[Data records]
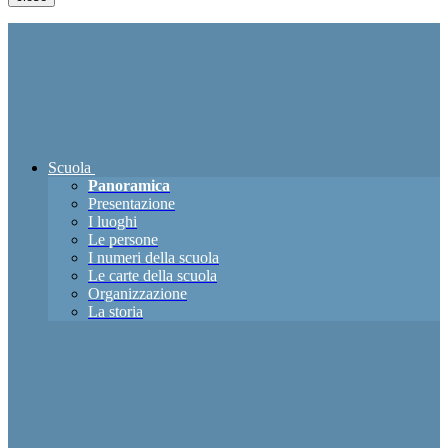
Scuola
Panoramica
Presentazione
I luoghi
Le persone
I numeri della scuola
Le carte della scuola
Organizzazione
La storia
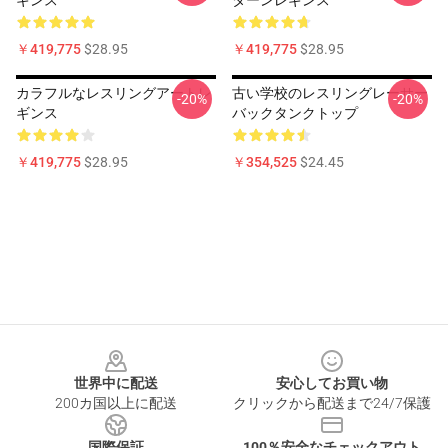
ギンス
ターンレギンス
￥419,775
$28.95
￥419,775
$28.95
カラフルなレスリングアートレ
古い学校のレスリングレーサー
-20%
-20%
ギンス
バックタンクトップ
￥419,775
$28.95
￥354,525
$24.45
Footer
世界中に配送
安心してお買い物
200カ国以上に配送
クリックから配送まで24/7保護
国際保証
100％安全なチェックアウト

**YOUR GOAL**
Copy out all the data above exactly, pictures excluded.

**EXERCISE OUTPUT**
Scuola
Panoramica
Presentazione
I luoghi
Le persone
I numeri della scuola
Le carte della scuola
Organizzazione
La storia
ギンス
ターンレギンス
￥419,775
$28.95
￥419,775
$28.95
カラフルなレスリングアートレ
古い学校のレスリングレーサー
-20%
-20%
ギンス
バックタンクトップ
￥419,775
$28.95
￥354,525
$24.45
Footer
世界中に配送
安心してお買い物
200カ国以上に配送
クリックから配送まで24/7保護
国際保証
100％安全なチェックアウト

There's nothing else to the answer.